Recently, the Parliament has passed the Citizenship (Amendment) Bill, 2019. The Bill amends the Citizenship Act, 1955, and seeks to make foreign illegal migrants of certain religious communities coming from Afghanistan, Bangladesh, and Pakistan eligible for Indian citizenship.
How is citizenship acquired in India?
In India, citizenship is regulated by the Citizenship Act, 1955. The Act specifies that citizenship may be acquired in India through five methods – by birth in India, by descent, through registration, by naturalisation (extended residence in India), and by incorporation of territory into India.
Can illegal migrants acquire citizenship?
- An illegal migrant is prohibited from acquiring Indian citizenship. An illegal immigrant is a foreigner who either enters India illegally, i.e., without valid travel documents, like a visa and passport, or enters India legally, but stays beyond the time period permitted in their travel documents. An illegal migrant can be prosecuted in India, and deported or imprisoned.

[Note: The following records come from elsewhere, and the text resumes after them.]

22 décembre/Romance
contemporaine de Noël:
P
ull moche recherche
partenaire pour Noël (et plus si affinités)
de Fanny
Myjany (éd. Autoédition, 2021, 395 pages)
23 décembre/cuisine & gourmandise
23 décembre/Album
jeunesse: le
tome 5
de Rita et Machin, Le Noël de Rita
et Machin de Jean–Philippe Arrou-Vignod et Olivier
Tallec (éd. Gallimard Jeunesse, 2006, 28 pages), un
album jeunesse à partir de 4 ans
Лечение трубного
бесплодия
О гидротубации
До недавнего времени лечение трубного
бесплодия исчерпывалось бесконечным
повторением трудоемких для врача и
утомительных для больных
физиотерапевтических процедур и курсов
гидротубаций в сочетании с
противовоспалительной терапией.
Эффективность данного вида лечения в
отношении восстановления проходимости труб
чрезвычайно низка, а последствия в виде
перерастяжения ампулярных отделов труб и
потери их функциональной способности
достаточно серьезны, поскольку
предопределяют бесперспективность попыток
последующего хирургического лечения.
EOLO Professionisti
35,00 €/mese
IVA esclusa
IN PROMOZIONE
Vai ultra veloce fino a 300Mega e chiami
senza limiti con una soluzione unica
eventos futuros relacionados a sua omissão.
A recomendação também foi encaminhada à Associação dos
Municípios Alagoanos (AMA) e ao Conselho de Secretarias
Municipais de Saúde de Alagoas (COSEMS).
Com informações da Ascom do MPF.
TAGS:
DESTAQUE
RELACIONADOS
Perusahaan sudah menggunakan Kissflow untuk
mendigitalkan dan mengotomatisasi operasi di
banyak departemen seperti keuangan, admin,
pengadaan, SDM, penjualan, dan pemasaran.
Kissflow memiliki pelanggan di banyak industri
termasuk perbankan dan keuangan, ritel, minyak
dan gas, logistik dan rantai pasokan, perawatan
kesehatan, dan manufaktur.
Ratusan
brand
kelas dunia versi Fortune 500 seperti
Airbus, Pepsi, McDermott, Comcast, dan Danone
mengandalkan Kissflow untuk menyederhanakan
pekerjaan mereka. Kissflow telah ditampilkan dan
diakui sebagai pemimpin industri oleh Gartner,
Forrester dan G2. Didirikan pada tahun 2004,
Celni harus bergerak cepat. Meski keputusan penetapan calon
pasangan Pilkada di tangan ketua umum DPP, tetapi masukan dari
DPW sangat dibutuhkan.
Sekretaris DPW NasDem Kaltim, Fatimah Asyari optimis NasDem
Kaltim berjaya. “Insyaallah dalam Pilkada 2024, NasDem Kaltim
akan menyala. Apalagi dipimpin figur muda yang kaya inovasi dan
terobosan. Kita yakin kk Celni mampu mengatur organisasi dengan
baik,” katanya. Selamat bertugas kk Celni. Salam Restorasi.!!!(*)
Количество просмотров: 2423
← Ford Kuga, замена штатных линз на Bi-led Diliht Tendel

- In September 2015 and July 2016, the central government exempted certain groups of illegal migrants from being imprisoned or deported. These are illegal migrants who came into India from Afghanistan, Bangladesh, or Pakistan on or before December 31, 2014, and belong to the Hindu, Sikh, Buddhist, Jain, Parsi, or Christian religious communities.
How does the Bill seek to change the criteria for determining citizenship?
- The Bill proposes that the specified class of illegal migrants from the three countries will not be treated as illegal migrants, making them eligible for citizenship.
- On acquiring citizenship, such migrants shall be deemed to be Indian citizens from the date of their entry into India and all legal proceedings regarding their status as illegal migrants or their citizenship will be closed.
- The Act allows a person to apply for citizenship by naturalisation, if the person meets certain qualifications.
- One of the qualifications is that the person must have resided in India or been in central government service for the last 12 months and at least 11 years of the preceding 14 years.
- For the specified class of illegal migrants, the number of years of residency has been relaxed from 11 years to five years.
Are the provisions of the Bill applicable across the country?
The Bill clarifies that the proposed amendments on citizenship to the specified class of illegal migrants will not apply to certain areas.
These are –
- the tribal areas of Assam, Meghalaya, Mizoram, and Tripura, as included in the Sixth Schedule to the Constitution, and
- (ii) the states regulated by the “Inner Line” permit under the Bengal Eastern Frontier Regulations 1873. These Sixth Schedule tribal areas include Karbi Anglong (in Assam), Garo Hills (in Meghalaya), Chakma District (in Mizoram), and Tripura Tribal Areas District. Further, the Inner Line Permit regulates visit of all persons, including Indian citizens, to Arunachal Pradesh, Mizoram, and Nagaland.
Criticism of the Bill –
- Any provision which distinguishes between two groups may violate the standard of equality guaranteed under Article 14 of the Constitution, unless one can show a reasonable rationale for doing so. The Bill provides differential treatment to illegal migrants on the basis of (a) their country of origin, (b) religion, (c) date of entry into India, and (d) place of residence in India. The question is whether these factors serve a reasonable purpose to justify the differential treatment.
- The Bill classifies migrants based on their country of origin to include only Afghanistan, Pakistan and Bangladesh. While the Statement of Objects and Reasons (SoR) in the Bill reasons that millions of citizens of undivided India were living in Pakistan and Bangladesh, no reason has been provided to explain the inclusion of Afghanistan. The SoR also states that these countries have a state religion, which has resulted in religious persecution of minority groups. However, there are other countries which may fit this qualification. For instance, two of India’s neighbouring countries, Sri Lanka (Buddhist state religion) and Myanmar (primacy to Buddhism), have had a history of persecution of Tamil Eelams (a linguistic minority in Sri Lanka), and the Rohingya Muslims, respectively.
- Further, there are other religious minorities from Pakistan, Afghanistan and Bangladesh, such as the Ahmadiyya Muslims in Pakistan (considered non-Muslims in that country), and atheists in Bangladesh who have faced religious persecution and may have illegally migrated to India. Given that the objective of the Bill is to provide citizenship to migrants escaping from religious persecution, it is not clear why illegal migrants belonging to other neighbouring countries, or belonging to religious minorities from these three specified countries, have been excluded from the Bill.